Avoir mis à jour ces souvenirs fut si dur que je n’ai pu en parler, avec l’aide de mon thérapeute, à mon époux que six mois plus tard. Tant j’avais peur d’être prise pour folle !
En 2002 je suis allée voir mes parents. J’ai parlé avec mon père et je l’ai confronté, il ne croisait pas mon regard. Il m’a dit ceci
-J’espère que tu n’en as rien dit à ta mère.
-Je te ferais un procès.
- Je ne veux plus te voir.
Plus tard j’ai vus, un à un, mes frères et sœurs et j’ai fait mes révélations.
Conclusion tous sans exception m’ont tourné le dos et ainsi réduite au Silence.
A ce jour je n’ai plus aucun contact avec ma famille et pas plus avec la famille de ma mère. Mais Tous sont au courant.
Je ne changerai pas le passé, mais cette lettre est pour moi une étape très importante pour enfin tourner la page.

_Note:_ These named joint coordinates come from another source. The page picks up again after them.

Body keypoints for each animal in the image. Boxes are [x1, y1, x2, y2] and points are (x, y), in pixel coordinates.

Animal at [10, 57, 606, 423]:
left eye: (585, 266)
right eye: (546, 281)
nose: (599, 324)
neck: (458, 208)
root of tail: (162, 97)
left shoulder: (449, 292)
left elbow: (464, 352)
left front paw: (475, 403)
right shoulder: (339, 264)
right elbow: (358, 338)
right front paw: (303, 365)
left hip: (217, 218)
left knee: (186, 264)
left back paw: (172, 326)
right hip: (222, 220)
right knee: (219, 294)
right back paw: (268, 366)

Je suis militante et mon combat est orienté vers les nombreuses victimes qui vivent ce calvaire d’être rejetées et exclues. Quelle douleur inimaginable.

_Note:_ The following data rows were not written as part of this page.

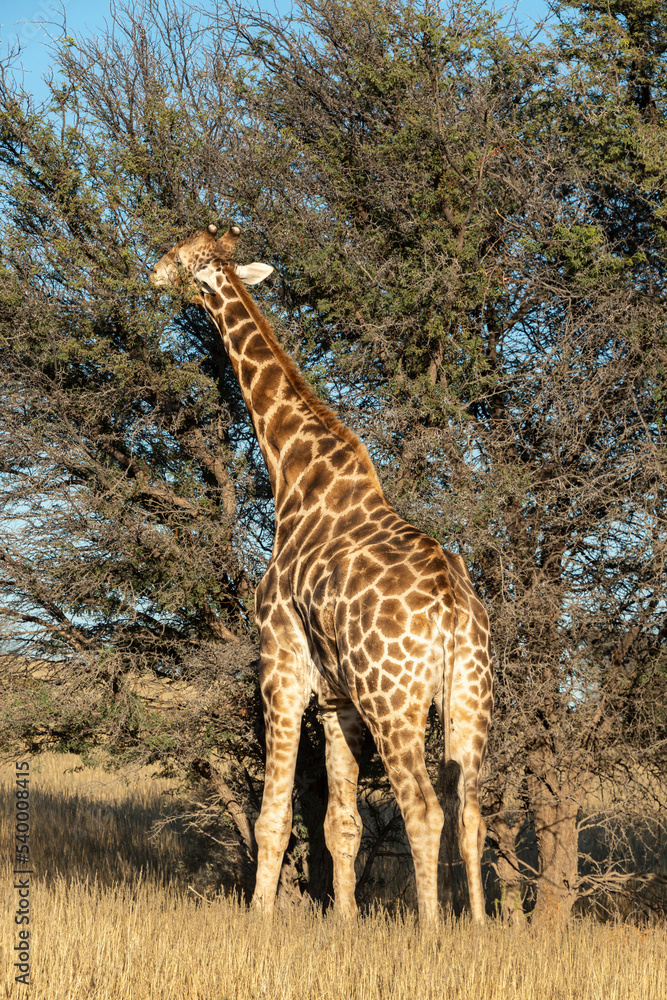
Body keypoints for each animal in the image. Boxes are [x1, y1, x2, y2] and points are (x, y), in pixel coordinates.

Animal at [151, 223, 493, 921]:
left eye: (182, 256)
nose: (151, 271)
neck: (295, 471)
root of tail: (452, 607)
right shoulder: (337, 695)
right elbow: (342, 823)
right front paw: (343, 922)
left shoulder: (280, 663)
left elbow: (273, 817)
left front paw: (259, 918)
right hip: (471, 693)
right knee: (472, 809)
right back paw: (477, 928)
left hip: (395, 698)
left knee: (423, 807)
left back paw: (432, 931)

A ma grande surprise j’ai reçu rapidement la réponse du Procureur
REPONSE DU PROCUREUR le 9 Juin 2011
Madame,
J’ai lu avec beaucoup d’attention votre courrier en date du 23 mai dernier, dans lequel vous avez souhaité m’exposer les abus sexuels incestueux dont vous avez été victime au cours de votre enfance, de la part de votre père aujourd’hui décédé.
Je suis naturellement sensible à votre démarche, et je tiens à vous informer que si votre plainte sera effectivement classée sans suite, elle fera l’objet, à votre nom, d’un enregistrement au bureau d’ordre national qui répertorie l’ensemble des procédures pénales traitées sur le territoire national. La Justice conservera donc, conformément à votre souhait, la trace des actes que vous avez souhaité dénoncer officiellement aujourd’hui.
Je me permets d’ajouter, à titre personnel, que je suis heureux de constater que vous avez su trouver dans la parole et l’engagement au service d’autres victimes de faits similaires, une réponse au traumatisme que vous avez subi.
Je vous prie d’agréer, madame, l’expression de toute ma considération.
Voilà mon témoignage et un ENORME REMERCIEMENT à Muriel pour son engagement et sa ténacité.
1 commentaire:
Ce témoignage vient en grande résonance avec ma frustration de ne pas avoir été reconnue , ni comme victime , ni comme victime de ce que j'ai vraiment vécu (qui avait fait l'objet d'un signalement( incomplet, puisque ma première agresseuse et son protecteur viennent seulement de décéder ,mon quatrième agresseur, toujours familial, étant mort en 1989, je ne l'avais pas évoqué)de fin 2003 , puis d'un non-lieu en 2004).La récente mort de mes deux parents va me permettre de porter plainte, dans ce seul but d'être reconnue comme victime , moi et mes trois enfants.